I think I’ve now got to the end of all Ursula LeGuin‘s Hainish stories with a re-read of this novel, which I have to say I don’t think is one of her best, as the plot is a bit thin.
She writes about a world where developments seem to echo what took place in China during Mao’s Cultural Revolution, and in Tibet since the Chinese occupied the country, exploring the importance of one’s cultural past to a people, as well as the consequences of trying to erase a people’s past wholesale, with the damage that ensues. The issues are complicated by enforced development (echoes of The Great Leap Forward, perhaps) so perhaps you can see that I have found it just a little too obvious and didactic in places.
Having said that, nothing LeGuin writes is trite or trivial, and The Telling is no exception: there is plenty to make one think here. The envoy from another planet this time is from Earth, but a future Earth where the consequences of religious fundamentalism that we see so much of nowadays has not really played itself out.
So here are some familiar LeGuin tropes: what is religion, and how useful is it to a people, what is one’s past and one’s history and how important is that? Along with reflections on comsumerism and planetary destruction, and what rights one has to interfere in the affairs of other places, peoples or worlds, there is plenty to dwell on. And one nugget, which is perhaps easily overlooked: her imagined world is a single continent, therefore a single nation, so there are no aliens, no-one is different, or an outsider…
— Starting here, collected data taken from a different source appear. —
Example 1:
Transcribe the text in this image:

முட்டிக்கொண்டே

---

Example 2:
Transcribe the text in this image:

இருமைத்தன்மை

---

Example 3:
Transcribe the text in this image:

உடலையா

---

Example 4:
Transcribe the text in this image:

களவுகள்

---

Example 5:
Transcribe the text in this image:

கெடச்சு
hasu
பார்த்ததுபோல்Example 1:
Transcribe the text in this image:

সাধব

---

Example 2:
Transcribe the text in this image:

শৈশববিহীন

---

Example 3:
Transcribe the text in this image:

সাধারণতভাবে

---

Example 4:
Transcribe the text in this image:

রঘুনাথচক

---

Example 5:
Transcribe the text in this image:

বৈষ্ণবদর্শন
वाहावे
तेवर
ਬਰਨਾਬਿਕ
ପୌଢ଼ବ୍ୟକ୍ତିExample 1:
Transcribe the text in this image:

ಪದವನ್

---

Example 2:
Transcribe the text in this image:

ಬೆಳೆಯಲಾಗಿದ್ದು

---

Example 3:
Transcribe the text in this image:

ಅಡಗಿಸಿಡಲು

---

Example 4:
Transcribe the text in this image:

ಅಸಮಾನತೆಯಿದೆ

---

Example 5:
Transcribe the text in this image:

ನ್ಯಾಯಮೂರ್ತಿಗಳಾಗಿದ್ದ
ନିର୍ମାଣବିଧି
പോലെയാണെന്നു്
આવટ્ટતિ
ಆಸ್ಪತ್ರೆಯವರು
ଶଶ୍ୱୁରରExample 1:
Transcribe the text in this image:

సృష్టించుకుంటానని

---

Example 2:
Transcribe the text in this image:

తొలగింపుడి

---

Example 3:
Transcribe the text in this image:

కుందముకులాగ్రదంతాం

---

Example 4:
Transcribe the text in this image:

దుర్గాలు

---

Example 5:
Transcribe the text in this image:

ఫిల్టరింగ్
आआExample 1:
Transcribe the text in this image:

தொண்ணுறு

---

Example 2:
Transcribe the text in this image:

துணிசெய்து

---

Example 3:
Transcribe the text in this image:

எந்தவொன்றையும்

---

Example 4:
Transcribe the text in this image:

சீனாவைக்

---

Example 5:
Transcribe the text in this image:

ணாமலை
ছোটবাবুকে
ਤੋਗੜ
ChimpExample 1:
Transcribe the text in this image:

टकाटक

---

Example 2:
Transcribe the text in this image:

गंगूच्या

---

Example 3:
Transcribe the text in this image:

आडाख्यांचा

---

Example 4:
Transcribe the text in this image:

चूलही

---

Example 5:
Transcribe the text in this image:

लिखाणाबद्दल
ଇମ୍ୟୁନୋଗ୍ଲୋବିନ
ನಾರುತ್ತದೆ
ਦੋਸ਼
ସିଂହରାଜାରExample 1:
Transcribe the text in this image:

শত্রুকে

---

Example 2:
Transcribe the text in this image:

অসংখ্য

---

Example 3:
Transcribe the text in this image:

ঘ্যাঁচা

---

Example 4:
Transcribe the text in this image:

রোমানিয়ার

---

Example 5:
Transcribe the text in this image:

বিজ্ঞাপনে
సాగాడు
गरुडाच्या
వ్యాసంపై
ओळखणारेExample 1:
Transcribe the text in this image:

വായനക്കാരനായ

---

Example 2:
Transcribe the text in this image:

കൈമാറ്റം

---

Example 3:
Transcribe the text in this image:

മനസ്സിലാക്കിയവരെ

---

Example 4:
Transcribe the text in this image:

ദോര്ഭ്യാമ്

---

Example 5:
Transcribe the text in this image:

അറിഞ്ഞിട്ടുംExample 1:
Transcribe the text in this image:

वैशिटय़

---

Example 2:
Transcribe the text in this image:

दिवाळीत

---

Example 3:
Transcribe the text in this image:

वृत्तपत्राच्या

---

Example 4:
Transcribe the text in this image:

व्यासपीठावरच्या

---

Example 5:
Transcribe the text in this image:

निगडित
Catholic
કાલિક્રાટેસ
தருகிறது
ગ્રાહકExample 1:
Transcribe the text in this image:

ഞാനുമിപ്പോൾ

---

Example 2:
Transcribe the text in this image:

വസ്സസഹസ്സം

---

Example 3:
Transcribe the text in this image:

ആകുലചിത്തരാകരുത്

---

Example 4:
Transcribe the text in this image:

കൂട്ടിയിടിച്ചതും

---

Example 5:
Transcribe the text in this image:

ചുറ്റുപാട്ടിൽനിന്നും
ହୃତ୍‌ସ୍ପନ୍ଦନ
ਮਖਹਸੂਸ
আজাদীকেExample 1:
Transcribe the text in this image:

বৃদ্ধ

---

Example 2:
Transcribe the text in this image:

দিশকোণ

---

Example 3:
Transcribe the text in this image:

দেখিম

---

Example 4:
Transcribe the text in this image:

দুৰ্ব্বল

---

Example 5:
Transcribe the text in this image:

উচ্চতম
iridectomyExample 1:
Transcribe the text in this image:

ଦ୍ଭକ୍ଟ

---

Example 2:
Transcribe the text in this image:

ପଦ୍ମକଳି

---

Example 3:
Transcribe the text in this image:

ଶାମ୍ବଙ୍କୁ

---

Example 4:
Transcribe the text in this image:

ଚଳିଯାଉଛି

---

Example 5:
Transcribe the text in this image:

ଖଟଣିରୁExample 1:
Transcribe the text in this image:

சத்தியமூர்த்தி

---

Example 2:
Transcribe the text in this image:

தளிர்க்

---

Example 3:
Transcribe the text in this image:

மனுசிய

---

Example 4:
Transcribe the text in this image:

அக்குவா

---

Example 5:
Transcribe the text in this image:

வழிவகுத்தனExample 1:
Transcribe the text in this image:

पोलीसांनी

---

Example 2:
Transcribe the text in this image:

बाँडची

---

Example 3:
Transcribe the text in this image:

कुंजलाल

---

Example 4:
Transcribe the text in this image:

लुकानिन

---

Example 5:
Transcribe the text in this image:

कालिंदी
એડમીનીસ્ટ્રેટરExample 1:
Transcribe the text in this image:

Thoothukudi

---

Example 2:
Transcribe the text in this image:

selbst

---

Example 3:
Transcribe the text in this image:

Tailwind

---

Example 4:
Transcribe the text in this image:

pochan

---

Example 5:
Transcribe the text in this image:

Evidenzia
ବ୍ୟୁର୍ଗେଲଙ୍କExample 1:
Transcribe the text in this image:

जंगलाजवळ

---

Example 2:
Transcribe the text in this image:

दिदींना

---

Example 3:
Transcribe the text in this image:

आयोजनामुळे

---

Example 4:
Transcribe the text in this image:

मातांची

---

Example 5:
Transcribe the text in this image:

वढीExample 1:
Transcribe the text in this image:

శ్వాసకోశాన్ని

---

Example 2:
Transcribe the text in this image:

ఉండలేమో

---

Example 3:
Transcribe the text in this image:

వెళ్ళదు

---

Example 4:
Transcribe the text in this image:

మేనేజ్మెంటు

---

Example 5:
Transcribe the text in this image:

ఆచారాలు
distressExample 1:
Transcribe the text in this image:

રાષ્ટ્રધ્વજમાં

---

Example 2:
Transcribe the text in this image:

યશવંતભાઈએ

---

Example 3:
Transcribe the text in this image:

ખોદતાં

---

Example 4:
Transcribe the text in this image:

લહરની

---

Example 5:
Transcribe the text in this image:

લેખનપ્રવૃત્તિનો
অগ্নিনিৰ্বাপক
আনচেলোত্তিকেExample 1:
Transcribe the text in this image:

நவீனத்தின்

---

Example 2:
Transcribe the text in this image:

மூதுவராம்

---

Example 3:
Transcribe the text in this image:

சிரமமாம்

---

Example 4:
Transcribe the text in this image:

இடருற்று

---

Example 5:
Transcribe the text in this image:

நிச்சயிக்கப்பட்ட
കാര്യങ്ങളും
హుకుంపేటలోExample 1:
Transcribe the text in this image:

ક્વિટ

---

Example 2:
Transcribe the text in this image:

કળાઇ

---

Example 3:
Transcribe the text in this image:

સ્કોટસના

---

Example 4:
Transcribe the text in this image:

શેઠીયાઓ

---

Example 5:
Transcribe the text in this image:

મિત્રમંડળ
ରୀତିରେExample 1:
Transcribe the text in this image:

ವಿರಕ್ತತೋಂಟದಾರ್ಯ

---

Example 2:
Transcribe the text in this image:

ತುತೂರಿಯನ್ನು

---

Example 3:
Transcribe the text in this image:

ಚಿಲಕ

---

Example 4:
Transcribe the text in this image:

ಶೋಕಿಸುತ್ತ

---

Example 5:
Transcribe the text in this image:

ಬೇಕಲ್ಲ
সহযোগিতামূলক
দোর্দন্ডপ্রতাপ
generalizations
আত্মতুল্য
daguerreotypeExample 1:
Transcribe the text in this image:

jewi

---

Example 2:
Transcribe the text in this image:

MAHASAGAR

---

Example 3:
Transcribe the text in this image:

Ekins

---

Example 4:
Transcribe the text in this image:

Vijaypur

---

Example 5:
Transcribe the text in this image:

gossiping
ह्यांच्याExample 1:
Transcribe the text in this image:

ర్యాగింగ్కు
Overall, it’s clear, as LeGuin has herself said previously, there is no definite plan or construct to the series of stories and novels (quite considerable, as you have seen if you’ve followed all my posts). The idea of a league of worlds, a loose-knit federation, the Ekumen as she sometimes calls it, is an appealing one, romantic in a sense when it’s created and described by a writer of her talent. It has given her the opportunity to reflect on, and present to her readers, all sorts of gender- and culture-related issues which cause any intelligent reader to consider their own world and how it might be different. This is one of the things that good science fiction does best; it’s seen most convincingly in LeGuin’s The Dispossessed and The Left Hand of Darkness, and it was the brilliance of those two novels that led me to hunt out everything she has written in the Hainish cycle.